Work to complete - The records below need to be repeated exactly, with every picture left out.

Data -

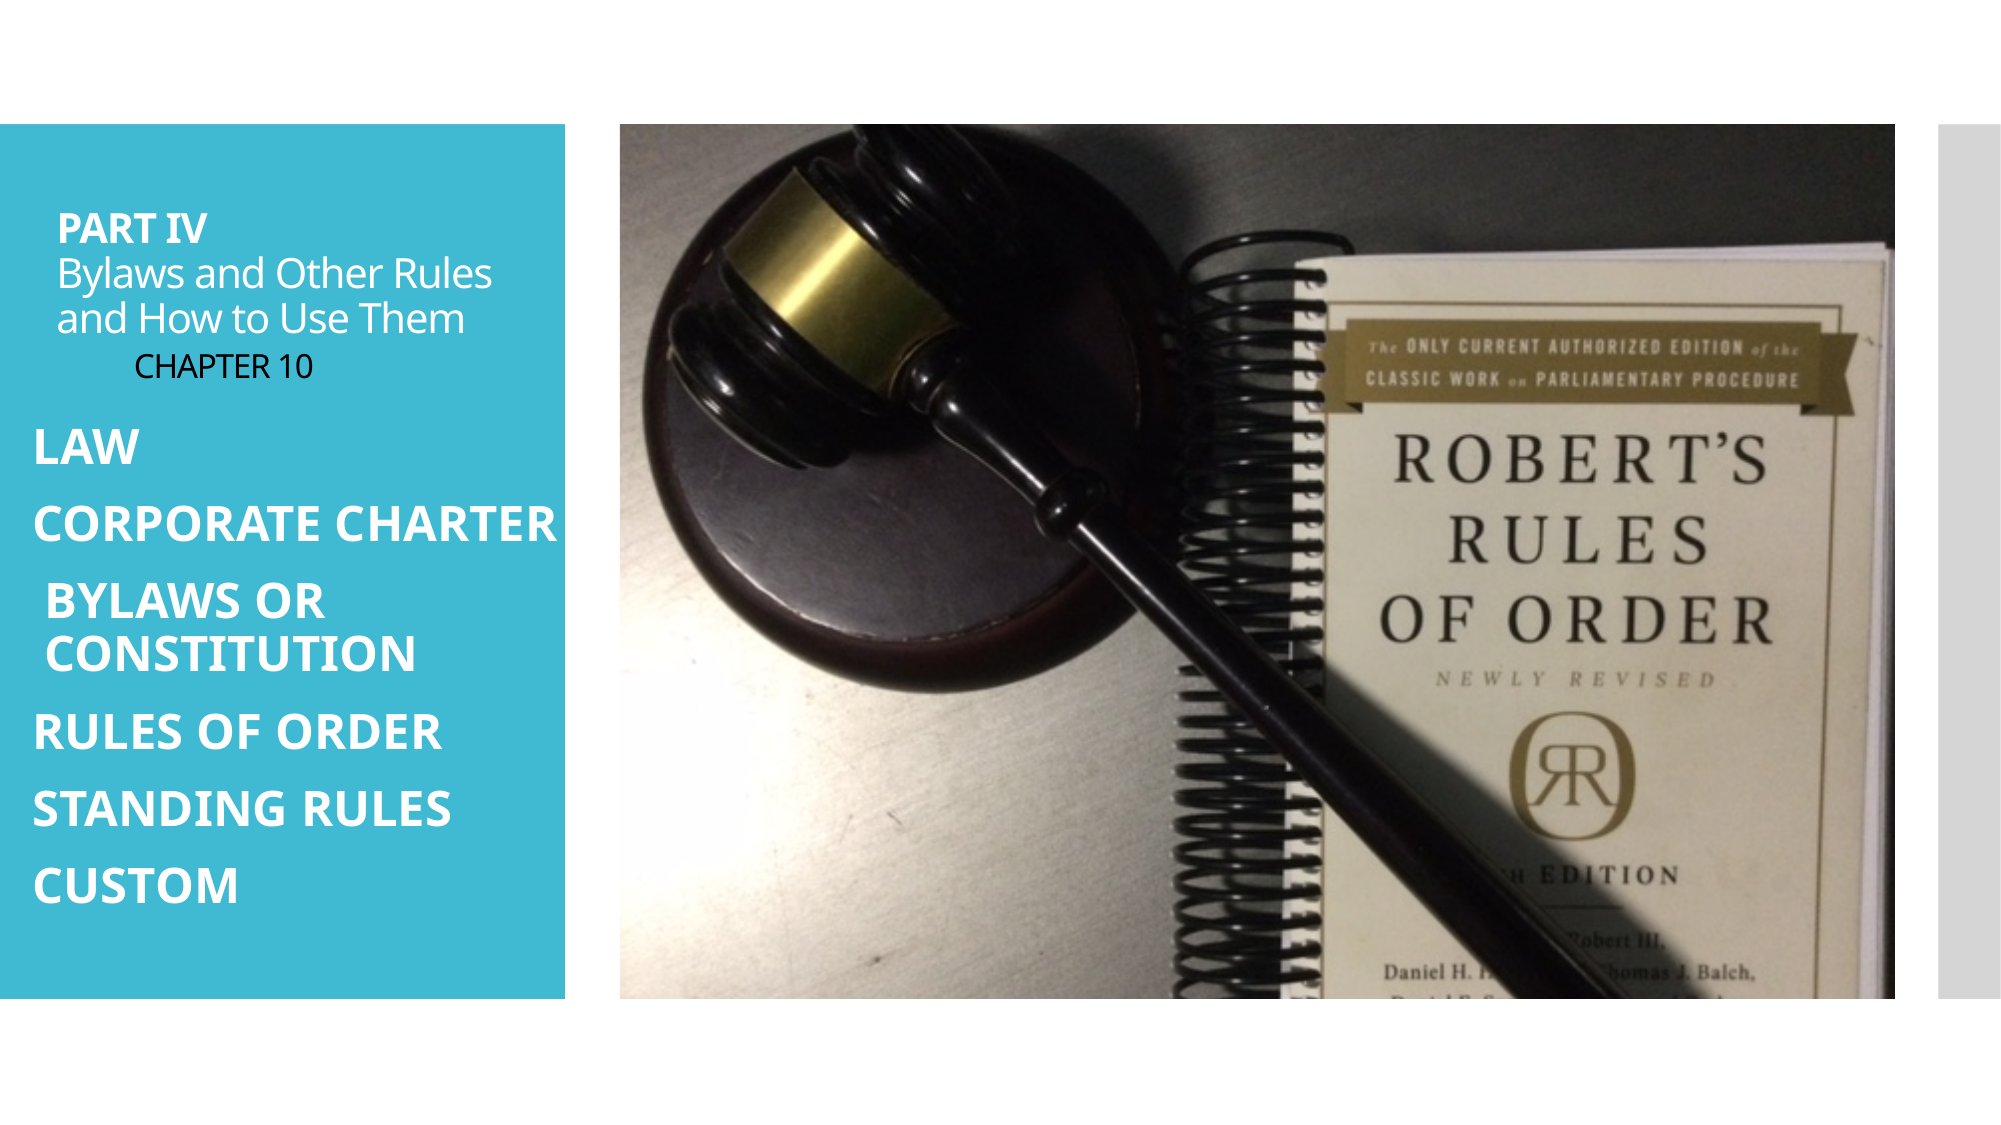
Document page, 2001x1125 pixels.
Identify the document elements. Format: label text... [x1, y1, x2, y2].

text_box [0, 124, 566, 414]
picture [619, 124, 1896, 1000]
title PART IV Bylaws and Other Rules and How to Use Them CHAPTER 10 [41, 184, 525, 395]
list LAW CORPORATE CHARTER BYLAWS OR CONSTITUTION RULES OF ORDER STANDING RULES CUSTOM [0, 414, 577, 969]
text_box [0, 969, 566, 1000]
text_box [1937, 124, 2000, 1000]
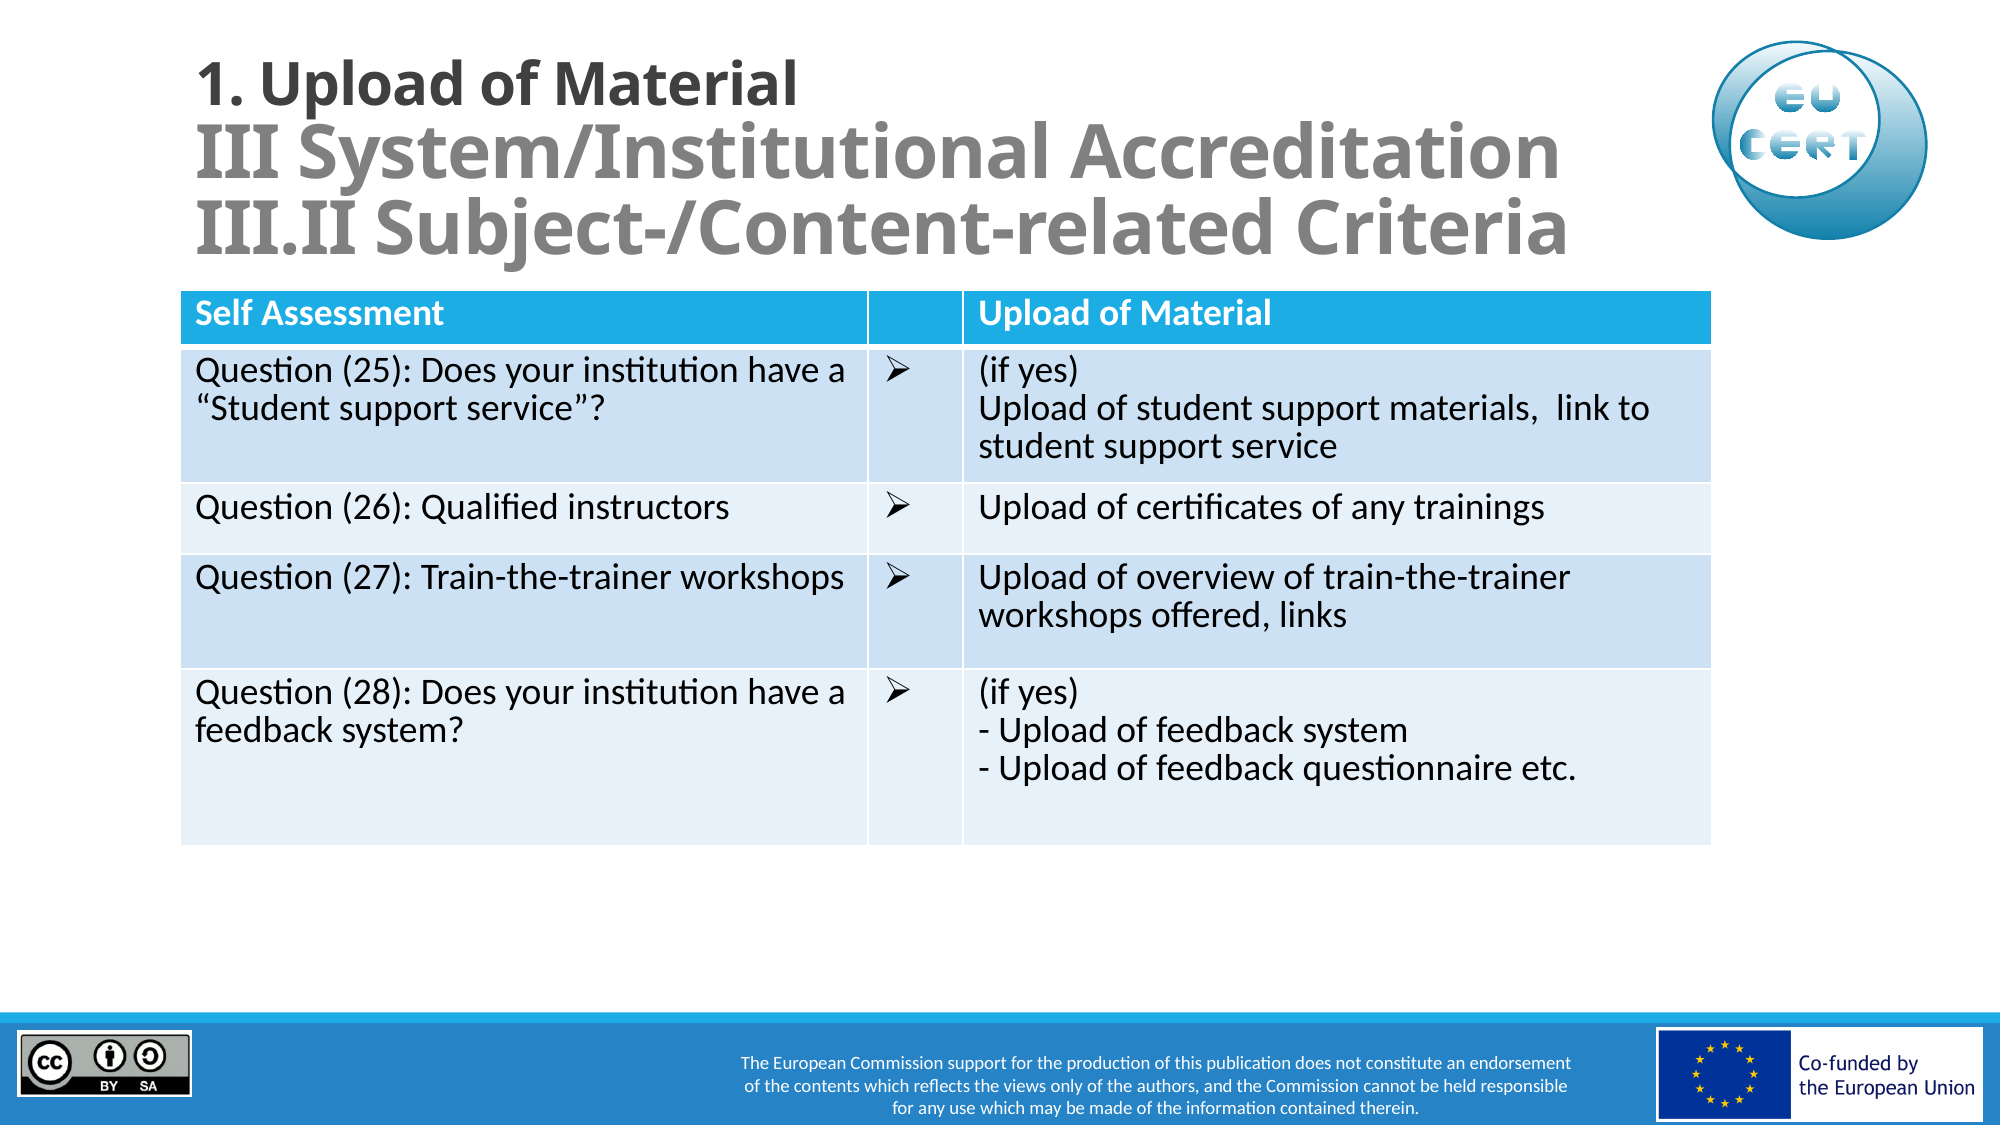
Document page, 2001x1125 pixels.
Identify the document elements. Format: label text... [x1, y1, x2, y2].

Your response -
Document page, 2001x1125 pixels.
Identify the document elements. Format: label text... [x1, y1, x2, y2].

text_box [0, 124, 566, 414]
picture [619, 124, 1896, 1000]
title PART IV Bylaws and Other Rules and How to Use Them CHAPTER 10 [41, 184, 525, 395]
list LAW CORPORATE CHARTER BYLAWS OR CONSTITUTION RULES OF ORDER STANDING RULES CUSTOM [0, 414, 577, 969]
text_box [0, 969, 566, 1000]
text_box [1937, 124, 2000, 1000]
Document page, 2001x1125 pixels.
Identify the document elements. Format: label text... [x1, y1, x2, y2].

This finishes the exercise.